5 Ways To Add Ecommerce Functionality To Your Web Development Plan

A good website will bring attention to your company, your brand, and your products. A great website will do all of this and allow people to functionally send money to your company, your brand, and your products as well! And the difference between the two may be as subtle as setting up the right e-commerce functionality.

Five ways to do this specifically, with today’s technological availability, include finding a way to accept credit cards, using PayPal’s potential, having direct shopping cart resources build into your web framework, using personalized communication, and organizing a way to purchase licenses (for software, for example).

1. Credit Card Acceptance

If you’re out at a physical location, and people want to buy your products, there are a few ways to handle it. There’s cash, there are checks, and there are credit cards. Each requires a different set of variables to make sure the transaction goes securely. But, one new, progressive development with credit cards is the availability of merchant accounts to bypass some of the infrastructure requirements of the past. And once you have those accounts set up, you can mention this in advertising your mobility as a seller.

2. PayPal Availability

And with more people using PayPal than ever, if you have your account there set up, people visiting your site online can hit a single button and have access to any number of different aspects of your product via secure e-commerce lanes. Whether you’re selling digital goods or physical ones, PayPal has excellent ways to cover both client and server side connections, with plenty of proof of purchase points along the way.
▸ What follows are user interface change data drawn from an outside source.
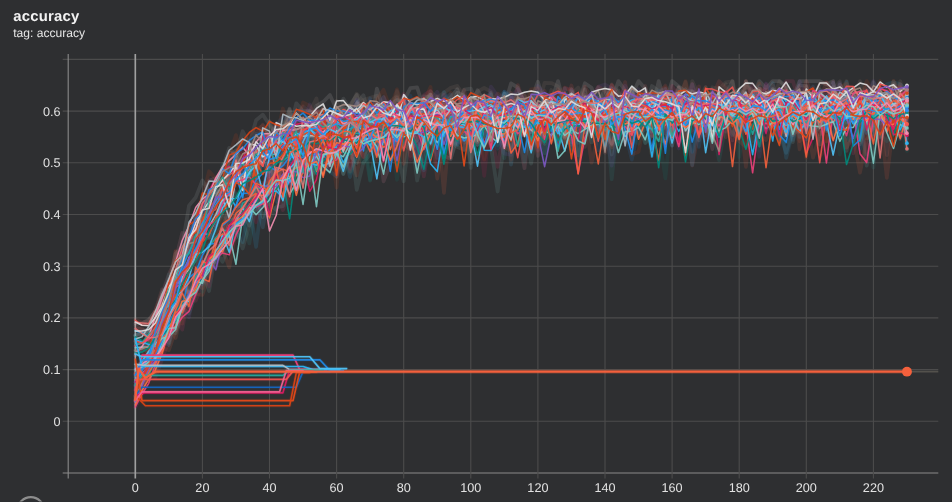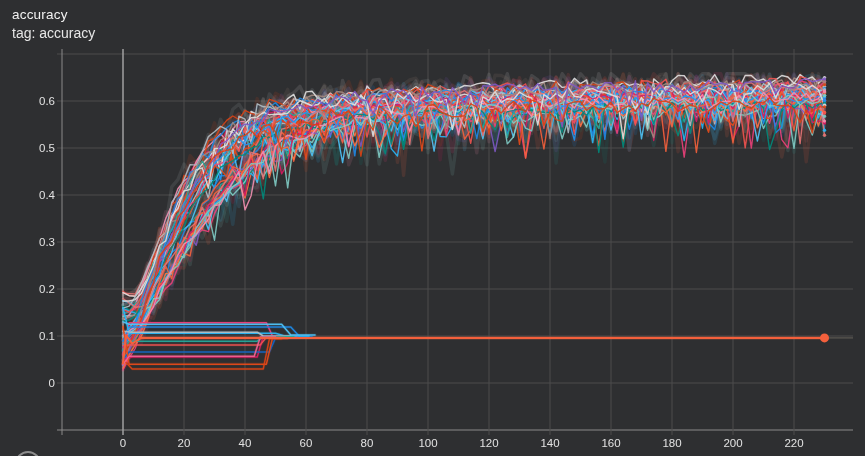--- a/index.html
+++ b/index.html
@@ -1,21 +1,21 @@
 <!DOCTYPE html>
 <html><head>
 <meta charset="utf-8">
 <style>
   html,body{margin:0;padding:0;background:#2e2f31;}
   body{width:865px;height:456px;overflow:hidden;position:relative;
        font-family:"Liberation Sans",sans-serif;-webkit-font-smoothing:antialiased;}
   .card{position:absolute;inset:0;background:#2e2f31;}
   .titleblock{position:absolute;left:12px;top:7px;line-height:1.15;}
-  .title{color:#f2f2f2;font-size:13.5px;font-weight:400;letter-spacing:.2px;}
-  .subtitle{color:#e6e6e6;font-size:14px;margin-top:2px;}
+  .title{color:#f2f2f2;font-size:13.5px;font-weight:700;letter-spacing:.2px;}
+  .subtitle{color:#e6e6e6;font-size:11px;margin-top:2px;}
   svg{position:absolute;left:0;top:0;}
   text{font-family:"Liberation Sans",sans-serif;}
 </style>
 </head>
 <body>
 
 <div class="card">
   <div class="titleblock">
     <div class="title">accuracy</div>
     <div class="subtitle">tag: accuracy</div>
3. Direct Shopping Cart Resources

Within the constructs of your web hosting company, there are often ways to add shopping cart functionality right within that framework. Whatever content management system you end up using, there are various scripts that can work with your web code to make electronic shopping carts an easy addition to any kind of presentation you decide on.

4. Personalized Communication

Another way to add ecommerce to the mix is via personal communication. If you run a small or personalized enough site, you can have people send you emails detailing what they need, and you can invoice them personally. This is a good way to form a bond of trust between an individual producer and consumer as well.

5. Licensing Purchases

And for those of you who are selling software via your website, there are many different ways to provide free trial versions, and then sell some type of license through your website as well. This lets people work with the try-before-buy concept to see what kind of use they get from your product first.